UPDATE 2020-04-30 00:00 Note that this standard deviation should be 2 not 1. Using 2 gives much more interesting results. (if you already did this problem you don't need to redo it; we'll take either version for full credit).

Note that the PDF function \(f_2\) is one that we can evaluate (e.g. just call scipy.stats.norm.logpdf)

We can always obtain a standard deviation \(\sigma > 0\) via the deterministic transform: \(\sigma = e^{\log \sigma}\).

Likelihood

Given the parameters \(w, \log \sigma\), we have the following likelihood for producing regression output \(t_n\) given each input \(x_n\):

\begin{align} f_3( t_{1:N} | x_{1:N}, w, \log \sigma) = p(t_{1:N} | x_{1:N}, w, \log \sigma) = \prod_{n=1}^N \text{NormPDF}\left( t_n | w \cdot x_n , (e^{\log \sigma})^2 \right) \qquad \text{(3)} \end{align}

Note that the PDF function \(f_3\) is one that we can evaluate (e.g. answer the question what is the probability density at specific example \(t_n = 0.2\)).

Goal: Estimate the Posterior Distribution over Model Parameters

Your goal is to sample from the posterior:

\begin{align} p( w, \log \sigma | t_{1:N}, x_{1:N} ) &= \frac{1}{ p(t_{1:N} | x_{1:N})} p(t_{1:N} | x_{1:N}, w, \log \sigma) p(w) p(\log \sigma ) \\ &= c \cdot f_3(t_{1:N} | x_{1:N}, w, \log \sigma) \cdot f_2( \log \sigma ) \cdot f_1( w) \end{align}

We can compute the 3 numerator terms \(f_1, f_2, f_3\) on the RHS in terms of equations (1), (2), (3) above.

However, the normalizing denominator term \(c\) cannot be computed tractably. It is formally defined (via the sum rule) as the integral of the numerator, which is not easy to do analytically.

Nevertheless, we can use MCMC to sample from the 2D posterior distribution over \(w, \log \sigma\), because we know it up to a constant (\(c\) does not change value if we vary either \(w\) or \(\log \sigma\))

Tasks for Code Implementation

WRITING CODE 3(i): Implement the calc_target_log_pdf method in run_RW_toyline.py

You should do this in two steps:

  • First, define the required calc_model_log_pdf function in the starter code, which is a function of all variables \(w, \log \sigma, x, t\).
  • Then, define either a local function or a lambda expression called calc_target_log_pdf which just takes in one 2-dim. vector z_D, where z_D = [w, logsigma], and then calls calc_model_log_pdf inside.

Tasks for Data Analysis

Now implement the main block of run_RW_toyline.py in order to solve the analysis questions below.

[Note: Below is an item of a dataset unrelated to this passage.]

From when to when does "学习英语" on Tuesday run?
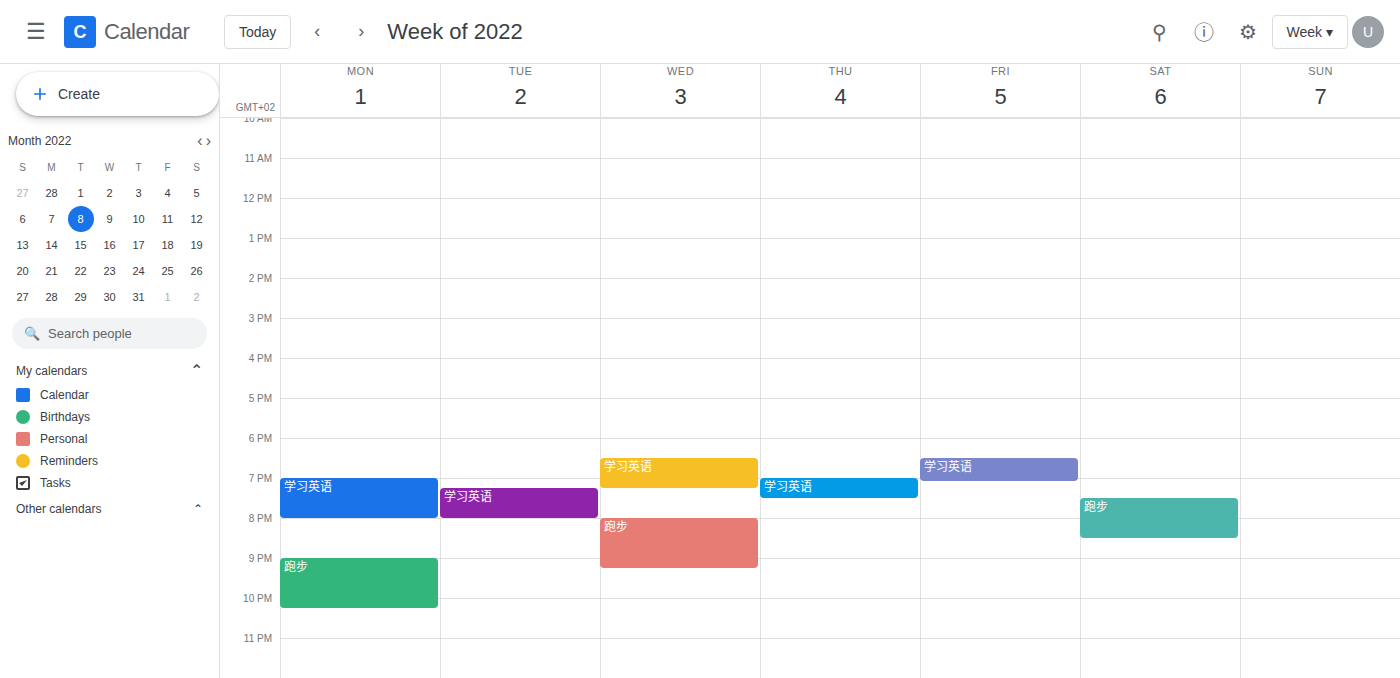
19:15 to 20:00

ANALYSIS 3(i): Set \(N=512\), the full size of the toy dataset provided. Use the two provided initializations of parameters \(w, \log \sigma\) the starter code, "A: [0.02, 0.02]" and "B: [1, -1]". Find a setting of the rw_stddev hyperparameter such that the two separate long MCMC chains (one from A with at least 10000 samples, one from B with at least 10000 samples) each converge visually, so the 2D plot of samples are plausibly indistinguishable.

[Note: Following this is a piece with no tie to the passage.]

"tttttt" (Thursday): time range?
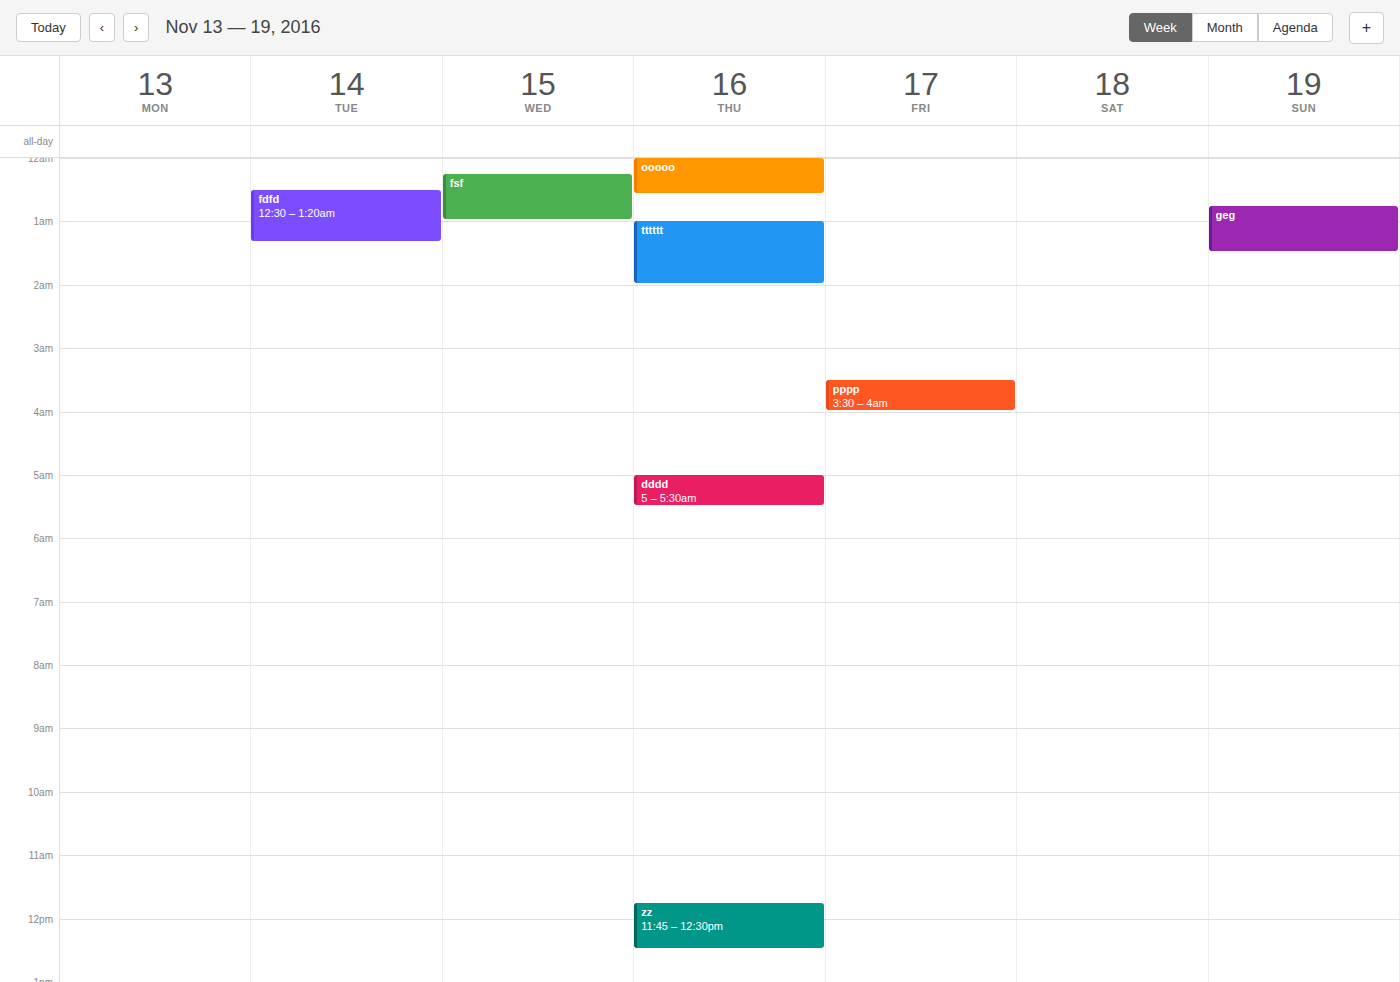
1:00 AM to 2:00 AMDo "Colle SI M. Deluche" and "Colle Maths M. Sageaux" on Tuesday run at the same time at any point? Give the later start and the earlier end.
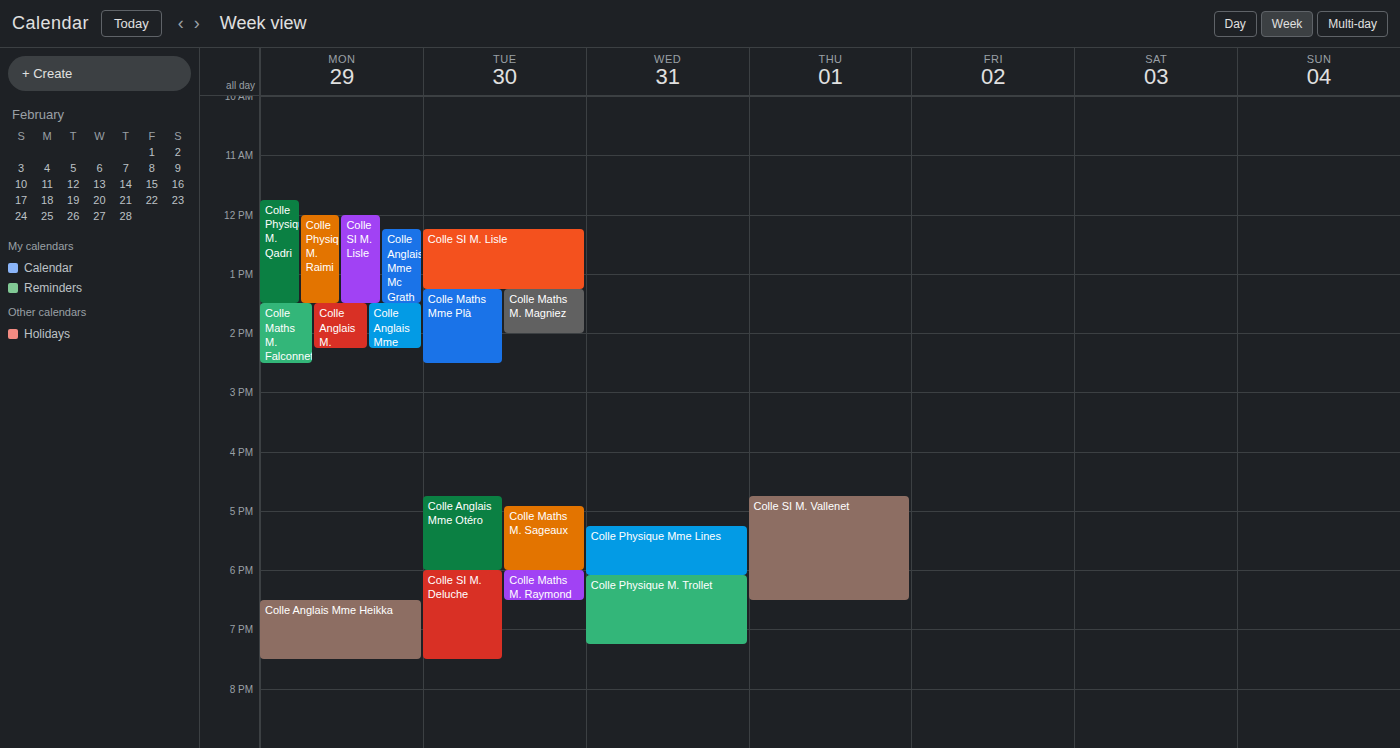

ANALYSIS 3(ii): Repeat for \(N=0, N=1\) and \(N=4\). This means you'll take the first \(N\) examples of the training set as your whole dataset for computing the likelihood \(f_3\). For each value of \(N\), use the two provided initializations of parameters \(w, \log \sigma\) the starter code, "A: [0.02, 0.02]" and "B: [1, -1]". Find a setting of the rw_stddev hyperparameter such that two separate MCMC chains (initialized from A and from B) each converge so the 2D plot of samples are indistinguishable (again, keep at least 10000 samples of each).

Report Tasks

3a FIGURE: Plot the 2D joint distribution from A and B chains for each value of \(N = 0, 1, 4, 512\). In your caption, for each \(N\) value mention which rw_stddev hyperparameter you used and its acceptance rate for both chains (computed after discarding early samples from the burn-in phase). (Use the default plot limits in the starter code please).

3b SHORT ANSWER: Reflect on the plot in 3a for \(N=1\). Based on your analytical understanding of the model as defined in \(f_1, f_2, f_3\), does the observed distribution of samples make sense? Hint: Look at the specific \(x_1, t_1\) data point used in the \(N=1\) case to make your argument.

3c SHORT ANSWER: What happens to the variance of the target distributions in Figure 3a as \(N\) increases? Why? What do you expect would happen as \(N\) gets even larger: \(N \rightarrow \infty\)? How is this related to an estimator we have discussed throughout this course?